▶ _What you should do_
In the records below, substitute "problemlos" for every occurrence of "stressfrei" and reproduce the lines with nothing else altered.

▶ _Record set_
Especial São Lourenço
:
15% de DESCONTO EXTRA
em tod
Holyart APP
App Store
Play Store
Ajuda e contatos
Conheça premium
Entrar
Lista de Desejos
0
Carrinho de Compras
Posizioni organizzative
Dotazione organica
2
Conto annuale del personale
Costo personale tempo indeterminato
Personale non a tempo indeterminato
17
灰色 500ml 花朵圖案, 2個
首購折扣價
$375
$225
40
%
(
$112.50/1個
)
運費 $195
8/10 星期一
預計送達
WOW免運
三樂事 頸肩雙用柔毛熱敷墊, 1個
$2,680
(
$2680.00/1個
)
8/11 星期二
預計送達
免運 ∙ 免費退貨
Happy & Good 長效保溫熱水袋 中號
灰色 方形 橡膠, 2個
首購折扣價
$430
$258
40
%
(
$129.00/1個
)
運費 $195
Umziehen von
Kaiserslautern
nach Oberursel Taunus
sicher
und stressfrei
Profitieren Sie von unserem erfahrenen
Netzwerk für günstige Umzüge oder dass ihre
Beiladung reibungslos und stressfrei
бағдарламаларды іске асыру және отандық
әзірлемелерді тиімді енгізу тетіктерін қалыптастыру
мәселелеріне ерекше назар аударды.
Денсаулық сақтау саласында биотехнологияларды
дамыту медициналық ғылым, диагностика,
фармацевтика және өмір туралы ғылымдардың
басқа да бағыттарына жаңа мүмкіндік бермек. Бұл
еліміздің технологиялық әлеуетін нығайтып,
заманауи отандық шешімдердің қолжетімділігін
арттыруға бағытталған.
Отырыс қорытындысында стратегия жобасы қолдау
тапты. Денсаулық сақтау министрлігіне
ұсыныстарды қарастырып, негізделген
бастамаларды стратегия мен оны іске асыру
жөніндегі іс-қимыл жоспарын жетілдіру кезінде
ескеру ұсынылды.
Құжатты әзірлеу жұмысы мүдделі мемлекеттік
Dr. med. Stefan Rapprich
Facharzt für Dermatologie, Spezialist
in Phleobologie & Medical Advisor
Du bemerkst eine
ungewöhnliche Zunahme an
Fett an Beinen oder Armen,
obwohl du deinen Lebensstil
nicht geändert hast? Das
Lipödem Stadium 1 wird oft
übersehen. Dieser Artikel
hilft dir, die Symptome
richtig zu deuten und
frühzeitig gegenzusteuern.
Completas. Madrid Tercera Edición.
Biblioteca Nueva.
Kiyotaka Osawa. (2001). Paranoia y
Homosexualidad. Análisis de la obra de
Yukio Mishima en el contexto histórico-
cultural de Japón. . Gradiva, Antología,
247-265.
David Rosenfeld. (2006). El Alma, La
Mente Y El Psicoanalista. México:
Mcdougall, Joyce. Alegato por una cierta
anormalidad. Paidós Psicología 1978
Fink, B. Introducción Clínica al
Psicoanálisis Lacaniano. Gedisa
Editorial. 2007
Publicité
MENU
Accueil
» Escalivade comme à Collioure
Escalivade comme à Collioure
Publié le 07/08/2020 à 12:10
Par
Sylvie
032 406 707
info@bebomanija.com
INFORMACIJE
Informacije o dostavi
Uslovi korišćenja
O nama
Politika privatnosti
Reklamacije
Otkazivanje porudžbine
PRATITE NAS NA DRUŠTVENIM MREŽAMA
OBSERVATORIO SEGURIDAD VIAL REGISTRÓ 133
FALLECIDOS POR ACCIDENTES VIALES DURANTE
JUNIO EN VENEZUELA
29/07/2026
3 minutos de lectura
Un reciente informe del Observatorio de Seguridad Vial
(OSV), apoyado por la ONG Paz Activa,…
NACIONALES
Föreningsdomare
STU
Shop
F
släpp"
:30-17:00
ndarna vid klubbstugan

▶ _Exercise solution_
Especial São Lourenço
:
15% de DESCONTO EXTRA
em tod
Holyart APP
App Store
Play Store
Ajuda e contatos
Conheça premium
Entrar
Lista de Desejos
0
Carrinho de Compras
Posizioni organizzative
Dotazione organica
2
Conto annuale del personale
Costo personale tempo indeterminato
Personale non a tempo indeterminato
17
灰色 500ml 花朵圖案, 2個
首購折扣價
$375
$225
40
%
(
$112.50/1個
)
運費 $195
8/10 星期一
預計送達
WOW免運
三樂事 頸肩雙用柔毛熱敷墊, 1個
$2,680
(
$2680.00/1個
)
8/11 星期二
預計送達
免運 ∙ 免費退貨
Happy & Good 長效保溫熱水袋 中號
灰色 方形 橡膠, 2個
首購折扣價
$430
$258
40
%
(
$129.00/1個
)
運費 $195
Umziehen von
Kaiserslautern
nach Oberursel Taunus
sicher
und problemlos
Profitieren Sie von unserem erfahrenen
Netzwerk für günstige Umzüge oder dass ihre
Beiladung reibungslos und problemlos
бағдарламаларды іске асыру және отандық
әзірлемелерді тиімді енгізу тетіктерін қалыптастыру
мәселелеріне ерекше назар аударды.
Денсаулық сақтау саласында биотехнологияларды
дамыту медициналық ғылым, диагностика,
фармацевтика және өмір туралы ғылымдардың
басқа да бағыттарына жаңа мүмкіндік бермек. Бұл
еліміздің технологиялық әлеуетін нығайтып,
заманауи отандық шешімдердің қолжетімділігін
арттыруға бағытталған.
Отырыс қорытындысында стратегия жобасы қолдау
тапты. Денсаулық сақтау министрлігіне
ұсыныстарды қарастырып, негізделген
бастамаларды стратегия мен оны іске асыру
жөніндегі іс-қимыл жоспарын жетілдіру кезінде
ескеру ұсынылды.
Құжатты әзірлеу жұмысы мүдделі мемлекеттік
Dr. med. Stefan Rapprich
Facharzt für Dermatologie, Spezialist
in Phleobologie & Medical Advisor
Du bemerkst eine
ungewöhnliche Zunahme an
Fett an Beinen oder Armen,
obwohl du deinen Lebensstil
nicht geändert hast? Das
Lipödem Stadium 1 wird oft
übersehen. Dieser Artikel
hilft dir, die Symptome
richtig zu deuten und
frühzeitig gegenzusteuern.
Completas. Madrid Tercera Edición.
Biblioteca Nueva.
Kiyotaka Osawa. (2001). Paranoia y
Homosexualidad. Análisis de la obra de
Yukio Mishima en el contexto histórico-
cultural de Japón. . Gradiva, Antología,
247-265.
David Rosenfeld. (2006). El Alma, La
Mente Y El Psicoanalista. México:
Mcdougall, Joyce. Alegato por una cierta
anormalidad. Paidós Psicología 1978
Fink, B. Introducción Clínica al
Psicoanálisis Lacaniano. Gedisa
Editorial. 2007
Publicité
MENU
Accueil
» Escalivade comme à Collioure
Escalivade comme à Collioure
Publié le 07/08/2020 à 12:10
Par
Sylvie
032 406 707
info@bebomanija.com
INFORMACIJE
Informacije o dostavi
Uslovi korišćenja
O nama
Politika privatnosti
Reklamacije
Otkazivanje porudžbine
PRATITE NAS NA DRUŠTVENIM MREŽAMA
OBSERVATORIO SEGURIDAD VIAL REGISTRÓ 133
FALLECIDOS POR ACCIDENTES VIALES DURANTE
JUNIO EN VENEZUELA
29/07/2026
3 minutos de lectura
Un reciente informe del Observatorio de Seguridad Vial
(OSV), apoyado por la ONG Paz Activa,…
NACIONALES
Föreningsdomare
STU
Shop
F
släpp"
:30-17:00
ndarna vid klubbstugan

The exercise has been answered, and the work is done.